2. The asymmetric laminated valve-mouth packaging bag according to claim 1, characterized in that, The lateral coverage width of the inner valve plate (2) is 1 / 4 to 1 / 3 of the total lateral width of the front side.
3. The asymmetric laminated valve-mouth packaging bag according to claim 1, characterized in that, The venting microchannel (4) is in the shape of a paperclip or a maze, and the venting microchannel (4) is defined by the unpressed area within the sealing and pressing part.
4. The asymmetric laminated valve-mouth packaging bag according to claim 1, characterized in that, The breathable structure consists of multiple breathable micropores (33) formed on the outer valve plate (3) and corresponding to the area covered by the inner valve plate (2).
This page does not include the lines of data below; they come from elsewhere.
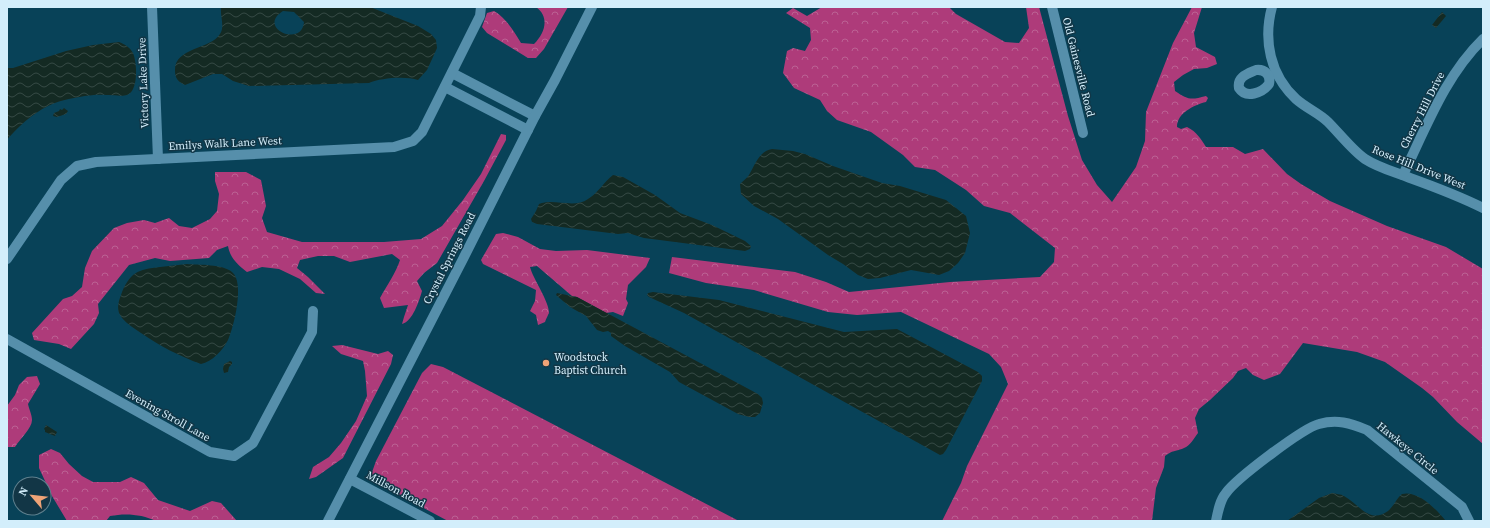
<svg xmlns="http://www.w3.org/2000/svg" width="1490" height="528" font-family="'Source Serif 4',serif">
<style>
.forest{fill:url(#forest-crowns)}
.water{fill:url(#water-waves);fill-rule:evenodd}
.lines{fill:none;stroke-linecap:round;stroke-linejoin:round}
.minor{stroke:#568fab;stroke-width:10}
.poi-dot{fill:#efa377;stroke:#123646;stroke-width:1.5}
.labels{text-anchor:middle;stroke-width:3;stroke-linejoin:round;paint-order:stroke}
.street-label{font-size:11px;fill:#d3eefb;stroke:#123646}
.poi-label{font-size:11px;fill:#d3eefb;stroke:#123646;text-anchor:start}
</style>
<defs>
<pattern id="forest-crowns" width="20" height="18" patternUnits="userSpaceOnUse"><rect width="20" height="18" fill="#ae3b7a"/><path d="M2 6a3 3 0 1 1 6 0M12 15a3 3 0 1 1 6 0" fill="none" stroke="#bc6194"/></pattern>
<pattern id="water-waves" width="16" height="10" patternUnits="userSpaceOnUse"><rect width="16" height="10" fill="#142a23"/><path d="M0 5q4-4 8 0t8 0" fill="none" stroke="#354944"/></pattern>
</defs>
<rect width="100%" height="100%" fill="#084258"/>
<!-- forest -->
<g class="forest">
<path d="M536,7H568L544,49L536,58H528L487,33L482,27L487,13L494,11C506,18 513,30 521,43L534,44C545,33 550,17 536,7Z"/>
<path d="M822,7H949L956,14L1005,42L1019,43L1029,28L1026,7H1039L1068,116L1082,160L1097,185L1112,202L1136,167L1145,141L1146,112L1173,43L1192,7H1202L1194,33L1196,47L1215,57L1217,64L1207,68L1194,69L1183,75L1174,82L1175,91C1188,100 1191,100 1206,96L1208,98L1206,102C1194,105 1177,113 1177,127L1181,129L1187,127C1197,132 1201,139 1206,147H1233L1245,154L1263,149L1287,174L1301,184L1330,201L1387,226L1446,247L1483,269V444L1457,422L1433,397L1422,388L1385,362L1357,352L1303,343L1280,374L1264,380L1253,375L1246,368L1238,371L1233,378L1210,400L1199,409L1195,418L1198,433C1194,438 1190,446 1184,448C1175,452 1175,449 1165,456L1164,467L1156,488L1152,521H942L961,483L967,466L1008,384L1001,367L989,354L901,312L857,315L828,312L754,290L706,283L669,273L672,257L795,272L826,282L849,292L950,282L1040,277L1054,262L1055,248L1010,213L984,206L966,190L935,170L915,167L903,155L871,132L837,120L827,111L820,100L794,88L783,73L787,51L793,48L805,51L811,40L810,28L786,13L793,8L807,16Z"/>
<path d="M501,134L506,135V140L484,181L437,263L424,273L417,281L422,291C419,301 413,321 402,324L404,317L408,305L384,308L380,298C387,285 396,273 400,260L392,254L350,262L334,256H318L300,260L297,268L308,277L325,294L316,293L300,279L279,269L262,267L247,272C238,265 230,258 228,246L217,250L209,258L170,261L155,258L129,265L98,304L99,313L94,324L71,349L59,344L34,340L32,333L63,299L72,296L82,287L85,268L92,251L114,228L127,223L144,220L155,223L169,218L179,226L192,228L210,219L217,211L219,194L215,181V172H246L261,180L266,206L262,218L267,232L302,242H384L421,239L442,226L463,200L481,174Z"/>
<path d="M503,233L518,237L540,249L556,251L587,250L650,258L646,267L628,285L626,299L628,303L623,316L613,312L606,313L577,297L572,296L537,266L530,267C533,279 549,301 549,313C548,315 546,319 545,322L538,325L536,315L530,311L535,301L536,290L483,264L481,260L496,234Z"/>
<path d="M342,345L378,354L388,351L393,355L391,364L343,458L316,477L309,479L313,467L329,457L341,443L356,421L367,396L365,371L363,361L341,354L332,346Z"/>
<path d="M431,364L443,367L739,521H448L375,482L371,475L376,461L422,373Z"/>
<path d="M37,376L40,384L28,404C29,409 32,415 32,420C32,428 20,439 15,447H7V406L15,395L19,385L27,377Z"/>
<path d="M51,449L60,453L69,464L82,476L93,482H120L131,477L144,483L158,500L190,511L212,501L221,503L237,521H156C142,514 125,513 110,516L106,521H67L52,496L39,468V455Z"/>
</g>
<!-- water -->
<g class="water">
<path d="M221,7H370L418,26L431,34L436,40L437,48L433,57L427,70L418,80C405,76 381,78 369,83L249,86L233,81L222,74H213L185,85C178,82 175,78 175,71C174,47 210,50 220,34C225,27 220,16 221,7ZM283,11L294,12L304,22C302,48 256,28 283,11Z"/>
<path d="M1442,12L1446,16L1436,28L1432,25Z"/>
<path d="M119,42C124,44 130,47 133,53C137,62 139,91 127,95C122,97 101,94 94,95C83,96 65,99 55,103C38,109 18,126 7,140V68H13L66,51L93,45Z"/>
<path d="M64,108L68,111L66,114L57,117L53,116L54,113L59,111L60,109L62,110Z"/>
<path d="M772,149L793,151L805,154L833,166L882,183L900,186L946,200L966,216L970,233L965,253L958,263L949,271L939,275L911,270L880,278L868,279L858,275L843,264L828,255L778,219L754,206L741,194L740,184C743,181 747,178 749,175C755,165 759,151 772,149Z"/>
<path d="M613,175L623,177L655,195L680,213L712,225L745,241L751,246L750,249L745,251L644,238L628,233L618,234L537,224L532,222L531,219L536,211L539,204C554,198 574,209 588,199C598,193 604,182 613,175Z"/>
<path d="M187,264C199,265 223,264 232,272C245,282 234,327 228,340C223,350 212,362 201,364C179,356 160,346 141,333C134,328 127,324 122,318C116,310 118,303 121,295C129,273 138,269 160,267C169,266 178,265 187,264Z"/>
<path d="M653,292L719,300L844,332L897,329L978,372L982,376V381L946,450L943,454L940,455L684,313L649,297L647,295L648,293Z"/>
<path d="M557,293L577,297L758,394L762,398L763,403L760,413L755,417H749L738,414L679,382L670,372L625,346L611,336V333L608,331L603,332L597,330L586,316L570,307L556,295Z"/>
<path d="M230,361L232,362V364L229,367L228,372L224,373L223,369L224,364Z"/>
<path d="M46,425L57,432L55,436L45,432V430L44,429Z"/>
<path d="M1332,493C1336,494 1341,494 1344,496C1358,503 1369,525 1388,511C1394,506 1396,499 1402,494C1418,490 1436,509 1446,521H1287L1319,498Z"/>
</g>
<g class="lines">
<!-- minor -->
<g class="minor">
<path d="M152,7L158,159"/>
<path d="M1052,7L1083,133"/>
<path d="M1272,7C1263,40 1270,75 1296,99C1306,108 1319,113 1328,122C1339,133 1353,151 1365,159C1379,168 1395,172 1410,178C1435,187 1459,196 1483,208"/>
<path d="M1256,70C1265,69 1271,75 1269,84C1262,93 1246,99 1239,88C1237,77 1247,74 1256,70Z"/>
<path d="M452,73L535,116"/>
<path d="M445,87L528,130"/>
<path d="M1403,175C1426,128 1445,76 1483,39"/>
<path d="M7,259L61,180L77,166L96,162L394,147L413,141L422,132L480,16L481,7"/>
<path d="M7,339L210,452L234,456L253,443L312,332L313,311"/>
<path d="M350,479L430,521"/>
<path d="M328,521L463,259L535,116L555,80L592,7"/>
<path d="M1216,521C1218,511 1220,500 1226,493C1237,478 1303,428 1319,424C1337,419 1350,423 1367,430L1462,507L1469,521"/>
</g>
</g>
<!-- markers -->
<circle class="poi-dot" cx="546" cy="363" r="4"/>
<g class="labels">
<!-- street labels -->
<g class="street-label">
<text transform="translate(1079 67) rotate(76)" y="4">Old Gainesville Road</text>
<text transform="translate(143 83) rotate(-92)" y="4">Victory Lake Drive</text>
<text transform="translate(1422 110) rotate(-63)" y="4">Cherry Hill Drive</text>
<text transform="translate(225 143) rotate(-3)" y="4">Emilys Walk Lane West</text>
<text transform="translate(1419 167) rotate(22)" y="4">Rose Hill Drive West</text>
<text transform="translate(449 258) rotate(-63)" y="4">Crystal Springs Road</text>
<text transform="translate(168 415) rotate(29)" y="4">Evening Stroll Lane</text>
<text transform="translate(1408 448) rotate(39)" y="4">Hawkeye Circle</text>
<text transform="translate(396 489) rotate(28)" y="4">Millson Road</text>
</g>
<!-- poi labels -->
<g class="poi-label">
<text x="554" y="361">Woodstock<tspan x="554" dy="13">Baptist Church</tspan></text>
</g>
</g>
<!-- border -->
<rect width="1490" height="528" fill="none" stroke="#d3eefb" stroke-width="16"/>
<!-- north arrow -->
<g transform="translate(32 496) rotate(298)"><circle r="19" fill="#123646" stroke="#5f808e"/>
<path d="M0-3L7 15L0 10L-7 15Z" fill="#efa377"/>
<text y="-6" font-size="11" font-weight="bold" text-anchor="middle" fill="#d3eefb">N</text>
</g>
</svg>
The breathable micropores (33) penetrate the outer valve plate (3) and are used to connect the inner cavity of the bag with the interlayer space between the inner valve plate (2) and the outer valve plate (3).
5. The asymmetric laminated valve-mouth packaging bag according to claim 1, characterized in that, The width of the venting microchannel (4) is 0.1 mm to 2 mm.
6. The asymmetric laminated valve-mouth packaging bag according to claim 1, characterized in that, The bag body (1), inner valve plate (2) and outer valve plate (3) are all made of moisture-proof material.
7. The asymmetric laminated valve-mouth packaging bag according to claim 1, characterized in that, In the vertical direction, the length of the sealing press portion accounts for 4 / 5 to 9 / 10 of the total vertical length of the overlapping portion of the inner valve plate (2) and the outer valve plate (3) in the lower section region.
8. The asymmetric laminated valve-mouth packaging bag according to any one of claims 1 to 7, characterized in that, When the material is filled into the bag body (1) through the side feed port (5), the upper section (21) of the inner valve plate and the upper section (31) of the outer valve plate are passively bonded together under the pressure inside the bag to form a check valve type seal.